Dijitalin Siyaseti ve Adil Teknoloji
Böylesi bir dönüşüm sürecinde, teknolojilerin doğru şekilde tasarlanması kritik önem taşımaktadır. Bu teknolojilerin getireceği etkilerin toplumları yapısal olarak nasıl etkileyeceği, yapısal olarak nasıl dönüştüreceği, "çalışkanlık" gibi değerlerin nerede konumlanacağı, sanatsal ve edebi üretimin nasıl değerleneceği noktalarında tasarım süreçleri etkin olacaktır.
Bu nedenle tasarım ve geliştirme süreçlerine sadece teknik insanların alanı olan özelleşmiş kulvarlar olarak bakmak yerine, bu süreçleri kamuya mal edecek, kamunun bu süreçlerdeki yönlendirmesini artıracak uygun iklimi oluşturmak gerekmektedir. Tam olarak bu noktada, toplumun temsilcileri olarak siyasetçilere çok önemli görevler düşmektedir. Siyasetçi, YZ teknolojilerinin nerelere dokunabileceğini hissetmeli ve öngörmeli, bu etki noktalarını toplumun tercihleri doğrultusunda şekillendirmek için çalışmalıdır.
AK Parti Bilgi ve İletişim Teknolojileri Başkanlığı olarak, siyasetin teknolojiyi yönlendirme noktasındaki rolünü “Dijitalin Siyaseti” ifadesi ile kavramlaştırmaktayız. Türkiye Yüzyılında, Dijitalin Yüzyılında, Türkiye’miz sadece teknoloji geliştirmek ile yetinmeyecek, doğru teknolojiyi doğru şekilde geliştirecektir. “Dünya 5’ten Büyüktür” anlayışı ile medeniyetimiz ile barışık, insan dostu teknolojileri “Adil Teknoloji” anlayışı ile hayata geçirecektir.
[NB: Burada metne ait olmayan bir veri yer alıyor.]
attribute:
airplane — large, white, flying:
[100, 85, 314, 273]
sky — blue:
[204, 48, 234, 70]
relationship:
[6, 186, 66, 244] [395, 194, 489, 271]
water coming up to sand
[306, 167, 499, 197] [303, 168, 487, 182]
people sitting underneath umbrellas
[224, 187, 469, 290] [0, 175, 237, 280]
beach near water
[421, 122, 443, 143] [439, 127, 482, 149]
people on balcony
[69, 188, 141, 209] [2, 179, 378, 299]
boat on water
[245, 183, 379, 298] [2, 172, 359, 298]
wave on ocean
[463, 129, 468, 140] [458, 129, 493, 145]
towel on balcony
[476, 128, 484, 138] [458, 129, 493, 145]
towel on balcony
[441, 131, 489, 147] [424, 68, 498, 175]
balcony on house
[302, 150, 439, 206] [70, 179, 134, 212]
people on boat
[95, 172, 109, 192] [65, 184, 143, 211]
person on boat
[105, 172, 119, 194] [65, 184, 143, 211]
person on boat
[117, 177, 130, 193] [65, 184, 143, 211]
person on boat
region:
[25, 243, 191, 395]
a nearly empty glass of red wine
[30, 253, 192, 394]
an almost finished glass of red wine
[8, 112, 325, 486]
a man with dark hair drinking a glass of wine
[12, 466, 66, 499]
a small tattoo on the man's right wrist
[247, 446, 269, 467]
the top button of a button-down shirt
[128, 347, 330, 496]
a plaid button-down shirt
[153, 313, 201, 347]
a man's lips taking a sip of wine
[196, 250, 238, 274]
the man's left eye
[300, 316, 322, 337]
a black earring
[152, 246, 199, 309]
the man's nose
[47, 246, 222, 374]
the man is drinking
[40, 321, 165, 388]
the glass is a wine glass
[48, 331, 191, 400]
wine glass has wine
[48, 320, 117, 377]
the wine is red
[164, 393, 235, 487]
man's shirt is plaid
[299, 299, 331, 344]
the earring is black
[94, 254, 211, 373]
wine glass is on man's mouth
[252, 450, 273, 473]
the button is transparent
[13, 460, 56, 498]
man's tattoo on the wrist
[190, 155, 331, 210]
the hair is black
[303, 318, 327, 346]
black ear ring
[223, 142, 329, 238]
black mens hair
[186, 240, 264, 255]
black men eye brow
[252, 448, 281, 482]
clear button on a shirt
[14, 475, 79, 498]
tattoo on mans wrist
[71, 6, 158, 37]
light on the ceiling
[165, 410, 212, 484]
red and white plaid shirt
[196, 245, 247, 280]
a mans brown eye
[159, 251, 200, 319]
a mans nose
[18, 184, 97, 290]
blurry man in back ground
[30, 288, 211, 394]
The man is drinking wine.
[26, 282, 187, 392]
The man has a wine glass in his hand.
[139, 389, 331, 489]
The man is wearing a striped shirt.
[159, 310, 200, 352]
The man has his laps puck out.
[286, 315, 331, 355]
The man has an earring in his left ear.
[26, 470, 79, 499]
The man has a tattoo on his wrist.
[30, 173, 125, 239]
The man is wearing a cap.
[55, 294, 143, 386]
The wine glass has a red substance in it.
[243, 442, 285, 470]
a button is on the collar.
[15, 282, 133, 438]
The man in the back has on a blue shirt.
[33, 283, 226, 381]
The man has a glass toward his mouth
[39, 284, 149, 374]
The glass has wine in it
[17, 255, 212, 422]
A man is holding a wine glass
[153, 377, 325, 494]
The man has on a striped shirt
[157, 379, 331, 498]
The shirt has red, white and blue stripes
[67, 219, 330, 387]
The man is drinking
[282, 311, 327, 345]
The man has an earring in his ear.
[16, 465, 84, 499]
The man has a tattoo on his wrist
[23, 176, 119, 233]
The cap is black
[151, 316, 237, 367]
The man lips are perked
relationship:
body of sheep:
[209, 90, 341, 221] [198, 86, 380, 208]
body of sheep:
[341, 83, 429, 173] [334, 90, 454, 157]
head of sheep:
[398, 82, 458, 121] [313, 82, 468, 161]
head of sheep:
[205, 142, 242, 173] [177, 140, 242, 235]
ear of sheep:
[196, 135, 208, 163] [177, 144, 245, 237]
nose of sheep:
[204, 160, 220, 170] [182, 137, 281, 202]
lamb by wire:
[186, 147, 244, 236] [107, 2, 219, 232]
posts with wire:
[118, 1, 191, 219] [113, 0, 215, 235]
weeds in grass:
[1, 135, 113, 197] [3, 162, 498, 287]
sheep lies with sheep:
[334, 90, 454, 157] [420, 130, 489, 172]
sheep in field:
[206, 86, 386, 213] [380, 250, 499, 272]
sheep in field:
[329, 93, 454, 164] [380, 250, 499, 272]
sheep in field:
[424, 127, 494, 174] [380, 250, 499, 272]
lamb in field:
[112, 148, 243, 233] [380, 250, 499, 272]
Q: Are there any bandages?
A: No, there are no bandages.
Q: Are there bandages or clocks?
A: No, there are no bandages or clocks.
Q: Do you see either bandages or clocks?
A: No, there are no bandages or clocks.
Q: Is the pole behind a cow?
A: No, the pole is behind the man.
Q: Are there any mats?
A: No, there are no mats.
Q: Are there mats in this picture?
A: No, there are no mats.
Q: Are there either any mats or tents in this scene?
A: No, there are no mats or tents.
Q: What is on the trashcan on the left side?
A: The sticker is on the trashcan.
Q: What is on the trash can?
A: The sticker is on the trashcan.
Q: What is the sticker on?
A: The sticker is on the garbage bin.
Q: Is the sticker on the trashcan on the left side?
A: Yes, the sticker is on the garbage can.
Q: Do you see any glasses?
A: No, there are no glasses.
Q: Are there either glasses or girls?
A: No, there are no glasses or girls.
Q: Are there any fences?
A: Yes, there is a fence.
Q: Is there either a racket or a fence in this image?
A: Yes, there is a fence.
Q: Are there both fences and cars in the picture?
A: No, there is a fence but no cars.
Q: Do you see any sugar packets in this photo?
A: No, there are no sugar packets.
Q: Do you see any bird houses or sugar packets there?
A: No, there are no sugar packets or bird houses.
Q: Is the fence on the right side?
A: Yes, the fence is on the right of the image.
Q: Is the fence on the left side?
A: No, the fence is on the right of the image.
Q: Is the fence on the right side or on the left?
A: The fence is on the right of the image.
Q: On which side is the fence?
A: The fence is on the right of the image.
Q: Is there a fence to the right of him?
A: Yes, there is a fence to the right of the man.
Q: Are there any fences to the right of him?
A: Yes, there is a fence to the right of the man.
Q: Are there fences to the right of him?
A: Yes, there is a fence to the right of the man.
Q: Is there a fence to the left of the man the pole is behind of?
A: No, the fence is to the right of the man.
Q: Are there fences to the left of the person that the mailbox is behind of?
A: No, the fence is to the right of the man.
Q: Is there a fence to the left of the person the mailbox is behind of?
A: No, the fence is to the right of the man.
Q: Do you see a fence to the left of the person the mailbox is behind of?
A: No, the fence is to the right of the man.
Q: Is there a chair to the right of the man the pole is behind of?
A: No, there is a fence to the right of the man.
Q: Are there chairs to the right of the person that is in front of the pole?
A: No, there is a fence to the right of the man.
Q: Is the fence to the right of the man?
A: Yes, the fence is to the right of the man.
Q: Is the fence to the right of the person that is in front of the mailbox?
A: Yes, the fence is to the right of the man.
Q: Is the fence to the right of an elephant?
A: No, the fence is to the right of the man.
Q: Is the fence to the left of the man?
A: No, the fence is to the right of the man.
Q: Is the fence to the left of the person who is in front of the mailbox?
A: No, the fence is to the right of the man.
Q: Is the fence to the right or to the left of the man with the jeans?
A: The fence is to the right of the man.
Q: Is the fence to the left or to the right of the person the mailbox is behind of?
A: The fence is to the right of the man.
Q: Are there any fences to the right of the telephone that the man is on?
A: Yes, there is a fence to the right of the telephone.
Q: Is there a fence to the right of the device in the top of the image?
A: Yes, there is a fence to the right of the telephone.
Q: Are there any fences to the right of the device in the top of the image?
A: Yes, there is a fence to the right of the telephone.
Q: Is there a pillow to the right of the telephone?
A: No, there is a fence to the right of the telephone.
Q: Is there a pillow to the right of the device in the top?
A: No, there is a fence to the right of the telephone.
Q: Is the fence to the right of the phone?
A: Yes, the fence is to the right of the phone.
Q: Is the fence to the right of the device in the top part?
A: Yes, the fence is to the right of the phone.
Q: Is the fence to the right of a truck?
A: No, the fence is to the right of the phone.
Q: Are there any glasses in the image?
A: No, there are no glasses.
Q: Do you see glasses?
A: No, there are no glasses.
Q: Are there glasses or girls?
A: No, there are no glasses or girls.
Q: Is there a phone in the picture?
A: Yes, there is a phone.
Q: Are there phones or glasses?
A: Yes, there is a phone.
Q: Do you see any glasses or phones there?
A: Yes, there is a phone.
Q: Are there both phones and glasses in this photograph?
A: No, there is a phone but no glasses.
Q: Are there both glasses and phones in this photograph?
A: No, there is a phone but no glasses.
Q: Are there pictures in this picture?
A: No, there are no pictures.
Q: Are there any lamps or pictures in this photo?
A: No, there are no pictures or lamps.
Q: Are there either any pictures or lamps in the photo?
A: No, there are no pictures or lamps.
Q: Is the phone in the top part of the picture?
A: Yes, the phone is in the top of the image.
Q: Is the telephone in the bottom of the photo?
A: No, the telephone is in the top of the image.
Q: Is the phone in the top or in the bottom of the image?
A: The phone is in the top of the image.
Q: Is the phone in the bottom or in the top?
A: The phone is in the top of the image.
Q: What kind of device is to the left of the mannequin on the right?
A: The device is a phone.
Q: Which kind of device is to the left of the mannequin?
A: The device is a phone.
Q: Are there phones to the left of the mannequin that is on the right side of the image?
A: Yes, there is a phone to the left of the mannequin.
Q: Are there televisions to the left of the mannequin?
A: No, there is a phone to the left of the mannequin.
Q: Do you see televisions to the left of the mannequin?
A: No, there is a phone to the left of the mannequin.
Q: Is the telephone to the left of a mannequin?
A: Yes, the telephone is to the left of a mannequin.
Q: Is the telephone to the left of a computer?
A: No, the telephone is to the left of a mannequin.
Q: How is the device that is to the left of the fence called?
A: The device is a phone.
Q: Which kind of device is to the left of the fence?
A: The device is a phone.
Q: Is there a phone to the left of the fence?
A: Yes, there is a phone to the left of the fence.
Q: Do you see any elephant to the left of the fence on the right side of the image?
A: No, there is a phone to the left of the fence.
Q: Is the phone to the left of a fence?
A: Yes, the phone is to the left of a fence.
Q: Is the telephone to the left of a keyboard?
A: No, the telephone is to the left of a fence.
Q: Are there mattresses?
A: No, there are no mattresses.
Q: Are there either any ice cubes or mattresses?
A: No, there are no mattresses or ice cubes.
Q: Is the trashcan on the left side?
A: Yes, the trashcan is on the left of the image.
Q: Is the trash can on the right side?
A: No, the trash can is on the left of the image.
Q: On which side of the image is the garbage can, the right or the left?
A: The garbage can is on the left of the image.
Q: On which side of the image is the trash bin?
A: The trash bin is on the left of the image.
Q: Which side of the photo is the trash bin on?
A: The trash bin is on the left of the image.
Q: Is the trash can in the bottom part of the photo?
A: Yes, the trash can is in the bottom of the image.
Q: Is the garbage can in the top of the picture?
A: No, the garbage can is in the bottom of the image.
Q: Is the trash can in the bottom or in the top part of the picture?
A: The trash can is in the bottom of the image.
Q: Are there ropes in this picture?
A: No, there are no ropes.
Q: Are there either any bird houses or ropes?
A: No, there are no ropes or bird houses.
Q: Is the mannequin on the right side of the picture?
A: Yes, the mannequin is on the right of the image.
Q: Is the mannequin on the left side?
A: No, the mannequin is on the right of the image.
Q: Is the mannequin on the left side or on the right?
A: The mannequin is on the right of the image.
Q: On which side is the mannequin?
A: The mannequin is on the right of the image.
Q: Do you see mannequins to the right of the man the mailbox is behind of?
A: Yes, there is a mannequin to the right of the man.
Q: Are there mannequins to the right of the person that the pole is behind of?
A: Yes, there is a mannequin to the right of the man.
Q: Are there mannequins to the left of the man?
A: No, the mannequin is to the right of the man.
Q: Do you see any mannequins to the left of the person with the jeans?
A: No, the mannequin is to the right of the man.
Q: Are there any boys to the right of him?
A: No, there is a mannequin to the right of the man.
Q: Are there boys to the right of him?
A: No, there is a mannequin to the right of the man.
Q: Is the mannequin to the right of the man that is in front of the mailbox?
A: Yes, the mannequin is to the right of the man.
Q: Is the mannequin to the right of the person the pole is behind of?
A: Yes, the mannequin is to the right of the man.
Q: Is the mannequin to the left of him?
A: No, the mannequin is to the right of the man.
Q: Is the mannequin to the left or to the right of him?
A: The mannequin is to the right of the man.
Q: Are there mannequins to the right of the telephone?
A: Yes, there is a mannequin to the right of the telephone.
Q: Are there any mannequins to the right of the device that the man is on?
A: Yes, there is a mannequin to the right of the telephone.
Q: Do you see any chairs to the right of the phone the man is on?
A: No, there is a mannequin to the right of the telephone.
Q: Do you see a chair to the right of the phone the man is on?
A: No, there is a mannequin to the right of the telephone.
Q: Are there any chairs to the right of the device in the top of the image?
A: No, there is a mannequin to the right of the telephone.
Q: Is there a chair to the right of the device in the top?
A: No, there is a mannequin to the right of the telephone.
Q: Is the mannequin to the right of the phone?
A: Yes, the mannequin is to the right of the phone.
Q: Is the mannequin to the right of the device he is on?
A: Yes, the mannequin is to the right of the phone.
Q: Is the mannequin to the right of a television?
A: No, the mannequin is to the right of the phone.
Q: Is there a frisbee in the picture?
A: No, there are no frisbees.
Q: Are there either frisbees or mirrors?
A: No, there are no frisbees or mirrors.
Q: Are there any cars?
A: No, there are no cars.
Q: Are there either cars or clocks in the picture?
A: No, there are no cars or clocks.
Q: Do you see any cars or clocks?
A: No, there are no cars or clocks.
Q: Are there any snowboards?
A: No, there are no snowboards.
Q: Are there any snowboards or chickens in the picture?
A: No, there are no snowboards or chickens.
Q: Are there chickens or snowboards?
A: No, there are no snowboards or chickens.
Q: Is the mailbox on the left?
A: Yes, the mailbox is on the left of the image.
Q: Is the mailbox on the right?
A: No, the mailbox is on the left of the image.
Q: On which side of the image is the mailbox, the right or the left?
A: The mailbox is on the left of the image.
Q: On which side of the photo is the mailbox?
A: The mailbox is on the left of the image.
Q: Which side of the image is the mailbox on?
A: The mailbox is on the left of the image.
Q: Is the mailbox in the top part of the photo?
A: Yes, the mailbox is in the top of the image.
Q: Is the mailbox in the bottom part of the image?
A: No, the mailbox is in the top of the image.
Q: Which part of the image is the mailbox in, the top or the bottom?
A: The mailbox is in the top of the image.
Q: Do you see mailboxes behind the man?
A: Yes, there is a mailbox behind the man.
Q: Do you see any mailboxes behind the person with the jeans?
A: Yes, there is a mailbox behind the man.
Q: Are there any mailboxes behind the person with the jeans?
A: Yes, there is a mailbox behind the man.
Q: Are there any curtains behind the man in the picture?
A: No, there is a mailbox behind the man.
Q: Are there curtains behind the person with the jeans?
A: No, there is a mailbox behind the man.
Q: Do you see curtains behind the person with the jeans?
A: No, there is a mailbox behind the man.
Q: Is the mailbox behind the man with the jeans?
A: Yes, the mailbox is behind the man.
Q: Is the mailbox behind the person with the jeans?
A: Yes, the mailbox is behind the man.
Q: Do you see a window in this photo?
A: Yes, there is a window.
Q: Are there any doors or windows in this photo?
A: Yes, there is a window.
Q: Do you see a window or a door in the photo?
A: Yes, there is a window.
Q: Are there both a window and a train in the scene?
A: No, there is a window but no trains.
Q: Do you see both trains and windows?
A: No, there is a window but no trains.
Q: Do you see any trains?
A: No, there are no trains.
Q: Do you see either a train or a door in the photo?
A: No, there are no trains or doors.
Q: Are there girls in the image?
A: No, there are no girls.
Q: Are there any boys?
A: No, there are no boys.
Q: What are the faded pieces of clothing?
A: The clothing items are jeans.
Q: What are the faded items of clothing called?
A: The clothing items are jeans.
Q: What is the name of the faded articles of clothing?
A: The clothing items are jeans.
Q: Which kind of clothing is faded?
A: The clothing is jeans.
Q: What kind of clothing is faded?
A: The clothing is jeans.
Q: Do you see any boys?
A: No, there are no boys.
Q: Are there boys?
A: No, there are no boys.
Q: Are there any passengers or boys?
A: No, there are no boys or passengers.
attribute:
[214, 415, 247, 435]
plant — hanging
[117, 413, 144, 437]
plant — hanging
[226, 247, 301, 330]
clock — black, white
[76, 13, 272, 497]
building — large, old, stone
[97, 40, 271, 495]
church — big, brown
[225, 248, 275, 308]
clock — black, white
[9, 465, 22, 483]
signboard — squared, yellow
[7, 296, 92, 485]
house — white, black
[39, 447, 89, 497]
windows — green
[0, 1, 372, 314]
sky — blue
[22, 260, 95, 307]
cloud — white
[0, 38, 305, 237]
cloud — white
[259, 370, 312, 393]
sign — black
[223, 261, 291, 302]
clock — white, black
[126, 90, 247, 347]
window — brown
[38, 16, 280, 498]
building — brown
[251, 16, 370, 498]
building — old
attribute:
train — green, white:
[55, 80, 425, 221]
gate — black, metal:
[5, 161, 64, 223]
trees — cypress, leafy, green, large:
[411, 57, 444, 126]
2021’de yayınlanan Ulusal Yapay Zekâ Stratejisi kapsamındaki öncelikli başlıklardan biri de "Sosyoekonomik Uyumu Hızlandıracak Düzenlemeleri Yapmak" olarak belirlenmiştir. Cumhurbaşkanımız Sayın Recep Tayyip Erdoğan ise ülkemizin YZ stratejisi ile ilgili olarak “Köklü medeniyet tecrübemizle harmanlanmış yeni bir tekno-ekonomik atılım yaparak, topyekün insanlığa değer katma imkanımız var.” ifadelerini kullanmıştır. Bu açıdan Türkiye Yüzyılı sürecinde ülkemizin YZ teknolojilerine farklı bir bakış getireceğini değerlendirmekteyiz.